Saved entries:

+++

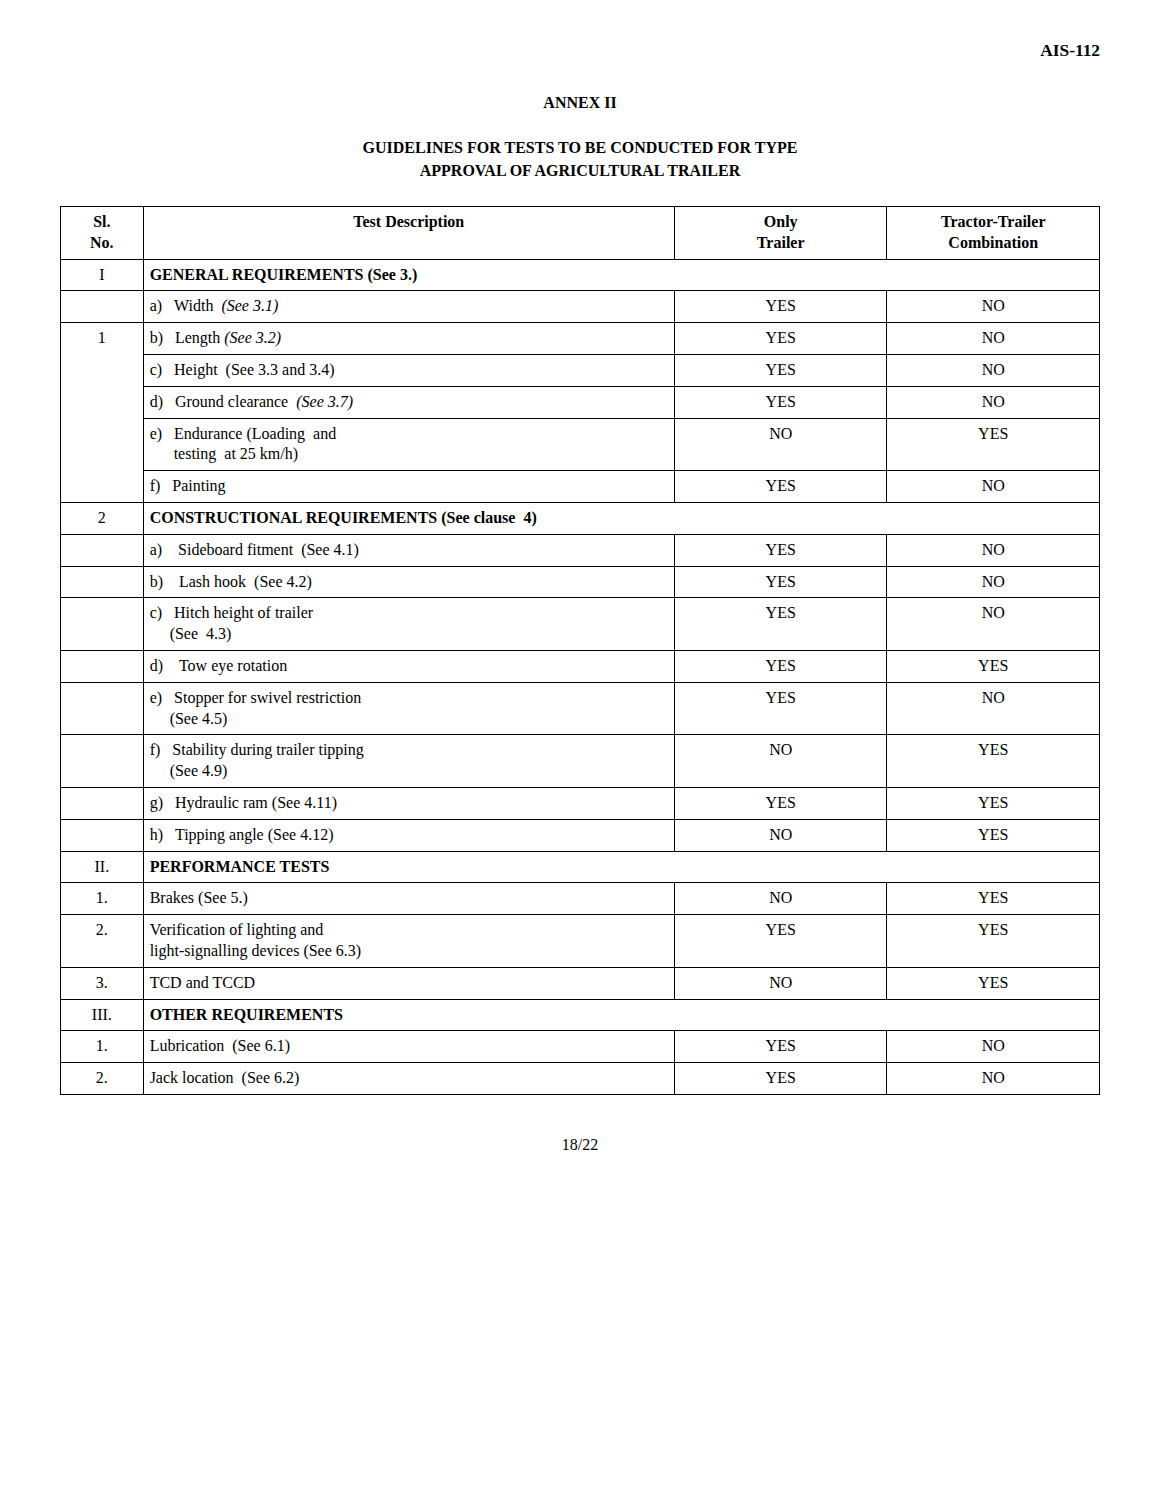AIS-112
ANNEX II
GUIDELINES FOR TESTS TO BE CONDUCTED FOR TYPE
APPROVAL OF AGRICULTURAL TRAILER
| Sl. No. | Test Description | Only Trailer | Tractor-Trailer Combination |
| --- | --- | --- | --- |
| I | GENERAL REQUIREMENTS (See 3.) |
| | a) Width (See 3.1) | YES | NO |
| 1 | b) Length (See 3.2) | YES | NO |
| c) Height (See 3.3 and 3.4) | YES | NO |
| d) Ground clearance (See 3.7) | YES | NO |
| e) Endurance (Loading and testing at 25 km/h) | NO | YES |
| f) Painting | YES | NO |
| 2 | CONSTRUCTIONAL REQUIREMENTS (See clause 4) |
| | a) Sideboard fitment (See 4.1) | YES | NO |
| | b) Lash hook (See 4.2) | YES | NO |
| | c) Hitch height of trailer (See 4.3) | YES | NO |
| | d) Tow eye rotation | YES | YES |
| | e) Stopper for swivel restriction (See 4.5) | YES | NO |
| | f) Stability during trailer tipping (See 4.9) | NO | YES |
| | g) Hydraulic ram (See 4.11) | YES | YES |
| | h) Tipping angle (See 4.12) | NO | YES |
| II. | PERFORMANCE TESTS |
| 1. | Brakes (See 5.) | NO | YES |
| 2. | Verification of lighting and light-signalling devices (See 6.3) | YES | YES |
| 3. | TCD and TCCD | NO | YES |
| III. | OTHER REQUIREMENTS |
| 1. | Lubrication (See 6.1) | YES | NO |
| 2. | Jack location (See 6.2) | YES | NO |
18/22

+++

** Work instruction **
Every line from the first line of the entries above through the line with "4.9) | NO | YES |" must be repeated exactly, and pictures must not be.

** Answer space **
AIS-112
ANNEX II
GUIDELINES FOR TESTS TO BE CONDUCTED FOR TYPE
APPROVAL OF AGRICULTURAL TRAILER
| Sl. No. | Test Description | Only Trailer | Tractor-Trailer Combination |
| --- | --- | --- | --- |
| I | GENERAL REQUIREMENTS (See 3.) |
| | a) Width (See 3.1) | YES | NO |
| 1 | b) Length (See 3.2) | YES | NO |
| c) Height (See 3.3 and 3.4) | YES | NO |
| d) Ground clearance (See 3.7) | YES | NO |
| e) Endurance (Loading and testing at 25 km/h) | NO | YES |
| f) Painting | YES | NO |
| 2 | CONSTRUCTIONAL REQUIREMENTS (See clause 4) |
| | a) Sideboard fitment (See 4.1) | YES | NO |
| | b) Lash hook (See 4.2) | YES | NO |
| | c) Hitch height of trailer (See 4.3) | YES | NO |
| | d) Tow eye rotation | YES | YES |
| | e) Stopper for swivel restriction (See 4.5) | YES | NO |
| | f) Stability during trailer tipping (See 4.9) | NO | YES |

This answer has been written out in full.